Exercise aim: Please copy each line below that contains the word "followed".

Provided material:
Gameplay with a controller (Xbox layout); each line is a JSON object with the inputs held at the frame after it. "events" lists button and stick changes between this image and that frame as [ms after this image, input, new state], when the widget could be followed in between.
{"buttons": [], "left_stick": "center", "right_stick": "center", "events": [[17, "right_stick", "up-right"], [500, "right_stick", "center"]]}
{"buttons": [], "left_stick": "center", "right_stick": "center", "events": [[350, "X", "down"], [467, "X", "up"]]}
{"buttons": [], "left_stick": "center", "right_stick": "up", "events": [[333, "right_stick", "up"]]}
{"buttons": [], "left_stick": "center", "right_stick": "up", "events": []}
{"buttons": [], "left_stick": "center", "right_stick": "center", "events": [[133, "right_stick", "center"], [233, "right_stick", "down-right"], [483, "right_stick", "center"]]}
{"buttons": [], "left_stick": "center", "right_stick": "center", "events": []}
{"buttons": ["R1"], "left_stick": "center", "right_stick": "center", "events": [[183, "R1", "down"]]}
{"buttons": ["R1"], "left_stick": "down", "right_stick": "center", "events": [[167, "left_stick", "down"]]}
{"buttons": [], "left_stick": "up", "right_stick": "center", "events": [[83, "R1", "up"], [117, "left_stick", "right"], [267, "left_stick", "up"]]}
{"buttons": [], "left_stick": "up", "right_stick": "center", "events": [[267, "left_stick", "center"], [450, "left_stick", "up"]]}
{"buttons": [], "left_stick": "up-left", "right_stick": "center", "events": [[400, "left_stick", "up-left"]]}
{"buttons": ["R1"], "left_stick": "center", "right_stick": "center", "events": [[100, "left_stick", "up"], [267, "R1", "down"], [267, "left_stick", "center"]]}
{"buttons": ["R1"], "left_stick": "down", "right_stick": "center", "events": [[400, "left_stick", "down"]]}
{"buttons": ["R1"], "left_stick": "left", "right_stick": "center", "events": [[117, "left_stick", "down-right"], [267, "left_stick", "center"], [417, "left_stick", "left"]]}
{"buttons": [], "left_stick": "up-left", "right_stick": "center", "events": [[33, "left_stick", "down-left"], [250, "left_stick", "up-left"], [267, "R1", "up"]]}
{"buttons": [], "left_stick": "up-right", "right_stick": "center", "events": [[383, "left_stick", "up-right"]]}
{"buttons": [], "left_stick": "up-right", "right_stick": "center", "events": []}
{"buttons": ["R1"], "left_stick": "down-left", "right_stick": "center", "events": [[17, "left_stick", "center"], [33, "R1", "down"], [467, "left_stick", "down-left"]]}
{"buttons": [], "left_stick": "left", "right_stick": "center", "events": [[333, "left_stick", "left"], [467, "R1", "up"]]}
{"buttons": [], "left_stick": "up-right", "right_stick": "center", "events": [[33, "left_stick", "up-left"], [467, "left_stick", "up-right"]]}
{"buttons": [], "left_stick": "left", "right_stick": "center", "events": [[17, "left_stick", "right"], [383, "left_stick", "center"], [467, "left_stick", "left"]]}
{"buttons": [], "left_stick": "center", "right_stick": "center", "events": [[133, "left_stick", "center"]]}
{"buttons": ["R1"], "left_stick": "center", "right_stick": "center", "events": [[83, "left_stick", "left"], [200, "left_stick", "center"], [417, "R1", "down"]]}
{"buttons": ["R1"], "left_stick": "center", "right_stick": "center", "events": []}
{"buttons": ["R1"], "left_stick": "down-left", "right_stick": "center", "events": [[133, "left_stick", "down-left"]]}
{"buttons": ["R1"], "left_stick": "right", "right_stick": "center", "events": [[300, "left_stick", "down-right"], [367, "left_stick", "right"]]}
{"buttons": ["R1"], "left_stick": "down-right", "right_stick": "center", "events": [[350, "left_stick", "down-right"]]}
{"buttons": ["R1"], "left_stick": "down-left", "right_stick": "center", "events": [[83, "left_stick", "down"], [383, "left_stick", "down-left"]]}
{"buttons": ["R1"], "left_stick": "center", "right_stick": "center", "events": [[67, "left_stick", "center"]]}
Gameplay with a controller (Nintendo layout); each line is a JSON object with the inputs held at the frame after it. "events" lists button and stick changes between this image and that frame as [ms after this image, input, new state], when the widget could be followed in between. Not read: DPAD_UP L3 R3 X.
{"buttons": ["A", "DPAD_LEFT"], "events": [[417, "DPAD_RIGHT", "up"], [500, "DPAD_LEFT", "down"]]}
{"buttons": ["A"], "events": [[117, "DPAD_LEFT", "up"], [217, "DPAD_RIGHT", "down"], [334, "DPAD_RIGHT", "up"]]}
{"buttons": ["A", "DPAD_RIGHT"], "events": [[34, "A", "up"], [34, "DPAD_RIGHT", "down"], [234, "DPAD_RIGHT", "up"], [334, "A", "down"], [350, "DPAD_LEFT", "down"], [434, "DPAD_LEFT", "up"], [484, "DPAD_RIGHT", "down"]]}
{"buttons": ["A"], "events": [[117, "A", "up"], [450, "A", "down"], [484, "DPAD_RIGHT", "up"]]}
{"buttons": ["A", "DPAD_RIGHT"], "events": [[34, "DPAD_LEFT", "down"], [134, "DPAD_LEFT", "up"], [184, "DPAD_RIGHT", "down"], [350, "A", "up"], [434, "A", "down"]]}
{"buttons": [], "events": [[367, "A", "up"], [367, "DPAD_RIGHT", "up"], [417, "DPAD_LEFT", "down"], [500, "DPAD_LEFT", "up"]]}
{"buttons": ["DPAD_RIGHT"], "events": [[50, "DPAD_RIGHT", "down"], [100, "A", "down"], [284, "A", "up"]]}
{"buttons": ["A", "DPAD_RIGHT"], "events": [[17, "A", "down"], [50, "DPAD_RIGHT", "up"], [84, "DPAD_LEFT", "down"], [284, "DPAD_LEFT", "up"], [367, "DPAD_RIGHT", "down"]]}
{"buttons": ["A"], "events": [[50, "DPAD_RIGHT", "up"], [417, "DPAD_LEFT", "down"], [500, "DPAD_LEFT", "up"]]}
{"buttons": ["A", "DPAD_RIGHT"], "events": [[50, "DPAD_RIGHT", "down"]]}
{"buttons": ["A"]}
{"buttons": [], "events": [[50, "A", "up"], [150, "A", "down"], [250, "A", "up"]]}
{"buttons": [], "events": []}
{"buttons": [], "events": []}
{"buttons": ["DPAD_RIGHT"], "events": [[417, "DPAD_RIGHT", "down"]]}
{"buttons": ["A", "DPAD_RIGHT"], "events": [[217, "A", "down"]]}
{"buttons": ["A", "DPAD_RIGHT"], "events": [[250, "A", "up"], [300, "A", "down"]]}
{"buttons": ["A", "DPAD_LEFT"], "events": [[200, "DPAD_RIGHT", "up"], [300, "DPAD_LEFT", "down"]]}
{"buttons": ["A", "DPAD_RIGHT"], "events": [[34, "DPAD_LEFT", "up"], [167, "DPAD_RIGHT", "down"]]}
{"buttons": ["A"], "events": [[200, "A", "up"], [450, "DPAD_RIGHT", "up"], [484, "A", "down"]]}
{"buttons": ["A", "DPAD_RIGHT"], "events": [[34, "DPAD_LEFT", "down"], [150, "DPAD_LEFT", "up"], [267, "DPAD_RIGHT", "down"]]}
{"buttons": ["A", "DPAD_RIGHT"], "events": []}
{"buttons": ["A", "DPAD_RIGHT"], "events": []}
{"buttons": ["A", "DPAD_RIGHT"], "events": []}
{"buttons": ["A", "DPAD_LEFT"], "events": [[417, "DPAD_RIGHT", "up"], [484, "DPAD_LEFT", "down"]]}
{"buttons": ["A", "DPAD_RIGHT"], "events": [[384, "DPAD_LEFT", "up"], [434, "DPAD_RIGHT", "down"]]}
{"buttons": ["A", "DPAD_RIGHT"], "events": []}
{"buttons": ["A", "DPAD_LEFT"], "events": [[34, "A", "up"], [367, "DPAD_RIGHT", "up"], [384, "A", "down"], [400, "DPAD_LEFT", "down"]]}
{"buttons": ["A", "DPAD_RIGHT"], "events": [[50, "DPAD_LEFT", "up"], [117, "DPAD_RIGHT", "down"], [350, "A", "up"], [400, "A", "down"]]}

Exercise answer:
Gameplay with a controller (Xbox layout); each line is a JSON object with the inputs held at the frame after it. "events" lists button and stick changes between this image and that frame as [ms after this image, input, new state], when the widget could be followed in between.
Gameplay with a controller (Nintendo layout); each line is a JSON object with the inputs held at the frame after it. "events" lists button and stick changes between this image and that frame as [ms after this image, input, new state], when the widget could be followed in between. Not read: DPAD_UP L3 R3 X.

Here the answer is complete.